Still, the government contends Wertkin’s bizarre crime spree went on even after he got out on bail.
Wertkin flew from San Francisco to Washington and headed to his Akin Gump office, where he ditched copies of the purloined complaints and destroyed phone bills reflecting calls to companies, prosecutors said.
He also attempted to frame a former Justice Department colleague to make look as if he’d sent him two of the stolen whistle-blower cases, prosecutors said. Wertkin put the suits in an envelope bearing the government lawyer’s return address, hoping to mislead investigators about the source of the complaints, according to the defense brief. The FBI started an investigation of the False Claims unit in the wake of Wertkin’s arrest.
Even before Wertkin showed up to collect the $310,000 payoff, the cops were on his heels.

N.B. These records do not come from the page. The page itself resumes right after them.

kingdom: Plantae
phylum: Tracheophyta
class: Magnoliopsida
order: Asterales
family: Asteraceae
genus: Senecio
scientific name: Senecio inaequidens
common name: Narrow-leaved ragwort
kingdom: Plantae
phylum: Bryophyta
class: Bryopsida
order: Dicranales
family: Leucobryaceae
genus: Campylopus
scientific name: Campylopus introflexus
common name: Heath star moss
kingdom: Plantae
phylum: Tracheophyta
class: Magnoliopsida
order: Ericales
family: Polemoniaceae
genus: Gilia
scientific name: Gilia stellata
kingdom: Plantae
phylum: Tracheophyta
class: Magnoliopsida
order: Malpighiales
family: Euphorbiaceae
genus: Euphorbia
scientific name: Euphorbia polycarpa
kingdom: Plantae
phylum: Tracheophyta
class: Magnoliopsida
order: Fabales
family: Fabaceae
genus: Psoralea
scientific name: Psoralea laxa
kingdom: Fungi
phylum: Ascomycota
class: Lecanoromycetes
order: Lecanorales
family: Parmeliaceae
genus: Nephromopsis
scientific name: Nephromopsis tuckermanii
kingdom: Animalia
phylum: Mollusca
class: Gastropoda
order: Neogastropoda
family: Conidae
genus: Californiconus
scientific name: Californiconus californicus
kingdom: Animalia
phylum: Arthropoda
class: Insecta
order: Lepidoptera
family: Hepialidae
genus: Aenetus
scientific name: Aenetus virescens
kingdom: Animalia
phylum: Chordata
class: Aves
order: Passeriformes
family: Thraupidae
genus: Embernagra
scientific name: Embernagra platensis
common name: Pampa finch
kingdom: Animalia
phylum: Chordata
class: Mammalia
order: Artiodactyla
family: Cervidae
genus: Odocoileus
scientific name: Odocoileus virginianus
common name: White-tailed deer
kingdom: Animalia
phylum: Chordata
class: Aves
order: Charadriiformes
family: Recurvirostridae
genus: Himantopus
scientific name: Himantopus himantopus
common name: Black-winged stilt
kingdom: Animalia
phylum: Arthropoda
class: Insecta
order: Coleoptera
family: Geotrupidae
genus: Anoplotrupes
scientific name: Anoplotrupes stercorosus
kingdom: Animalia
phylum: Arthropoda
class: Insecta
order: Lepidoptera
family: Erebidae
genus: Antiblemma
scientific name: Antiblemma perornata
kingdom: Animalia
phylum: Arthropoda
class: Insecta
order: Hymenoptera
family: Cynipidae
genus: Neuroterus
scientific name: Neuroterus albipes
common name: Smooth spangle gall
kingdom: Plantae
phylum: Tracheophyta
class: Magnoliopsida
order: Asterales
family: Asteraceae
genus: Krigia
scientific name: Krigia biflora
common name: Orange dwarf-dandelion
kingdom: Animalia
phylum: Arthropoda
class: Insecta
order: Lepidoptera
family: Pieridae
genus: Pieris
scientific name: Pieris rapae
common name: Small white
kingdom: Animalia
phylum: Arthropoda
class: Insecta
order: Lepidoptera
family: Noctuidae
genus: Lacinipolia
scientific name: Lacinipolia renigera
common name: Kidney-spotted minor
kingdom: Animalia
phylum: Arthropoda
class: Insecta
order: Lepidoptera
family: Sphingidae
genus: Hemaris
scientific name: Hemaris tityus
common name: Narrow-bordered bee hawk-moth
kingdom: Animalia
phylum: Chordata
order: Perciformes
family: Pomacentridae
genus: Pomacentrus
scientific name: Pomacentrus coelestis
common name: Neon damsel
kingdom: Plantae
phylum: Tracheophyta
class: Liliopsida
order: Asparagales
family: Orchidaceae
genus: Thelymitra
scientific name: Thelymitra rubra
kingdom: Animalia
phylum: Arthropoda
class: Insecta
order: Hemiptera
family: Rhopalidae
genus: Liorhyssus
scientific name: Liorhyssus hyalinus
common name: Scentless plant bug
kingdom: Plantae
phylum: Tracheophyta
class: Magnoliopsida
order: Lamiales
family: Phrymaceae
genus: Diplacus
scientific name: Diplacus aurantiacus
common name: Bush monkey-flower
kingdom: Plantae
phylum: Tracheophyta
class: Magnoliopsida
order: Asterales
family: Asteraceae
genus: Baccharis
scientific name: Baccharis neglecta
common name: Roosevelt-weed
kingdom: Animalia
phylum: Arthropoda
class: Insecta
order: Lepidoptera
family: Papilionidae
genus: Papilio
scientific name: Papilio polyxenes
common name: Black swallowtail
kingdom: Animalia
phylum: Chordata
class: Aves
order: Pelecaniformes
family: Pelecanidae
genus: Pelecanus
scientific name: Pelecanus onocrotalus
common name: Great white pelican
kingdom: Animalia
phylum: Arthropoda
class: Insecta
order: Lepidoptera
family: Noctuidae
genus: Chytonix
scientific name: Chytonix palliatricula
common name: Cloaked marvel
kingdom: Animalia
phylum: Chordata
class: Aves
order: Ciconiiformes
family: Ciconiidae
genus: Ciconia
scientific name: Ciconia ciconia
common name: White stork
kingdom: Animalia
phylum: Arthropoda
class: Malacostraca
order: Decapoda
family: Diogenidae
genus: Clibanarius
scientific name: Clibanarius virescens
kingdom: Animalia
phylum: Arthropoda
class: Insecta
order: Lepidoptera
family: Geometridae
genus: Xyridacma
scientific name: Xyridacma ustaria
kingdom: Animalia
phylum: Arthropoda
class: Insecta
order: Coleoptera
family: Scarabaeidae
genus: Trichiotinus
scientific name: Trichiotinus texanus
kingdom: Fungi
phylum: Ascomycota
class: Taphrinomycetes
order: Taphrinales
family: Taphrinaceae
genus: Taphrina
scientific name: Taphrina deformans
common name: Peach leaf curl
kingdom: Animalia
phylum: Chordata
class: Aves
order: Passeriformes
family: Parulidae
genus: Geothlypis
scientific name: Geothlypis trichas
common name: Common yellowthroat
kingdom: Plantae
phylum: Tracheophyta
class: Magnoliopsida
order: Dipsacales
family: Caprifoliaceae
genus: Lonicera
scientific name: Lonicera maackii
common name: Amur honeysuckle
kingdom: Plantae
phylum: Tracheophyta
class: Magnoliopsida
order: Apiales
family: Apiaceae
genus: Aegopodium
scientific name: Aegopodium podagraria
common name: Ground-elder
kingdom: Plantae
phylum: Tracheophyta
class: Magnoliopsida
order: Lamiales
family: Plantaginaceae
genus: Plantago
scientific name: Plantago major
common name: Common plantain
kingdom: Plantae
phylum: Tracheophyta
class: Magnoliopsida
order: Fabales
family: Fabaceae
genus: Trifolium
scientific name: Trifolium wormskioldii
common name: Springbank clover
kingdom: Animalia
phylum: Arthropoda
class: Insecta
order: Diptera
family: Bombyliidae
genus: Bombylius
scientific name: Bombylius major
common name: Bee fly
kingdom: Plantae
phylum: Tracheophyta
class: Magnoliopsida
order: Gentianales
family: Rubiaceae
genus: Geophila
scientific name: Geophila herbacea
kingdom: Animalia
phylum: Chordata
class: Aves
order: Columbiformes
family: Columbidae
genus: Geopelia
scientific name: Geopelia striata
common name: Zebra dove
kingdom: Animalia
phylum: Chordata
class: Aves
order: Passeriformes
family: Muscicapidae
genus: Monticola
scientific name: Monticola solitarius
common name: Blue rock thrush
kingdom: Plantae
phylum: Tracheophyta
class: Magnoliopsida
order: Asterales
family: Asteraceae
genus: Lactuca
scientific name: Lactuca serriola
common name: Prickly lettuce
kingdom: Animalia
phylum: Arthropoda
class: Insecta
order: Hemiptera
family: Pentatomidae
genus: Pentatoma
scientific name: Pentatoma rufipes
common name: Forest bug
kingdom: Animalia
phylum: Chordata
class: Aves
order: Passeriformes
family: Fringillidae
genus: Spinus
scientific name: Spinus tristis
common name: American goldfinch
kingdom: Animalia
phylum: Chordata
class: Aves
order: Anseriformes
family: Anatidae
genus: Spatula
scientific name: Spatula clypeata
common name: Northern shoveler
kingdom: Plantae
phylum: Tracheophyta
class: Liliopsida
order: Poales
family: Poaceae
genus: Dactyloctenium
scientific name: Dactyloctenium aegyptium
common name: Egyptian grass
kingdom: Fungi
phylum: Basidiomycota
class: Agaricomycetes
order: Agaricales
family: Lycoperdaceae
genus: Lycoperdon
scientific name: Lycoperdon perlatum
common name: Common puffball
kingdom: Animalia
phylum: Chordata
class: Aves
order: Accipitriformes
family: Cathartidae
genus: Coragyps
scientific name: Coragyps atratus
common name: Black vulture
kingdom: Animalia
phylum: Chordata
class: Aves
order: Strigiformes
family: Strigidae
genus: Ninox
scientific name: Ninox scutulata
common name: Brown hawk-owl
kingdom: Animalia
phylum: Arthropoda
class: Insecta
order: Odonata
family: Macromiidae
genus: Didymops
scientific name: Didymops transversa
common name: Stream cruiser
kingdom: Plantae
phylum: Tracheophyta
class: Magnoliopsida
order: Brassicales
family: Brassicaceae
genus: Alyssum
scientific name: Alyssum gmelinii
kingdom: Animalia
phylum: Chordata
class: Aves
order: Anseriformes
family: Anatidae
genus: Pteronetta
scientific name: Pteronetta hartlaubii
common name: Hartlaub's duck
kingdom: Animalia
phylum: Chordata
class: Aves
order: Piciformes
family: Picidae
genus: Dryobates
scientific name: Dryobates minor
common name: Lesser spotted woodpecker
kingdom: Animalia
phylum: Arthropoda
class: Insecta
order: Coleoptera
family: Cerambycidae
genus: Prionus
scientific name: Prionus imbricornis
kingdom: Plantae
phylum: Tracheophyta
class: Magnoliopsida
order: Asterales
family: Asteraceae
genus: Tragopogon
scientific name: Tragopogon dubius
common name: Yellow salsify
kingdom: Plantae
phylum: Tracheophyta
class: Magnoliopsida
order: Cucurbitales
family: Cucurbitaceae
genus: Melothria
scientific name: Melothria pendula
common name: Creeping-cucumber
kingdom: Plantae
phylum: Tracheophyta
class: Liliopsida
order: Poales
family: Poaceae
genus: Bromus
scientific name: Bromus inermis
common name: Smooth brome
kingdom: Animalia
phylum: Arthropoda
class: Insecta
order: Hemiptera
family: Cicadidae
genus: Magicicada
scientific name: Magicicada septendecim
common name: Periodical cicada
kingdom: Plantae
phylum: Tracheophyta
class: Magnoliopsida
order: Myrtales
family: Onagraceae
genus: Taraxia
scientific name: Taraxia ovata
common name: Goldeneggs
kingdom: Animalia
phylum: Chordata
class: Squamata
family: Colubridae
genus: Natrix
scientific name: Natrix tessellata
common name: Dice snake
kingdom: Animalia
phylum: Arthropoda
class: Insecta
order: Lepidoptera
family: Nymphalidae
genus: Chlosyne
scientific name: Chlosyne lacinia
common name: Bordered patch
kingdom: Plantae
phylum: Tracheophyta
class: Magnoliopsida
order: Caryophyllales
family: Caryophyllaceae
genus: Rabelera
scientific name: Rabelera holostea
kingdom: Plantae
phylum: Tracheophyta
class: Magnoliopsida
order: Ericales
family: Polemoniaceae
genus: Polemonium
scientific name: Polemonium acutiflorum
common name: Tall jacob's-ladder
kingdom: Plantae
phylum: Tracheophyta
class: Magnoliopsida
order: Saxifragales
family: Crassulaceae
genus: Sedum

As an Uber driver drove him to the California hotel, he got a call from a state official at Alabama’s Department of Justice inquiring about “Dan’s attempt to sell a qui tam complaint,” according to Wertkin’s brief.
For his part, Wertkin now acknowledges he betrayed the trust of his colleagues at the Justice Department and Akin Gump. “Looking back,” he said, “I’m shocked at not only how wrong my actions were, but how reckless.”
The case is U.S. v. Wertkin, 17-cr-0557, U.S. District Court, District of Northern California (San Francisco).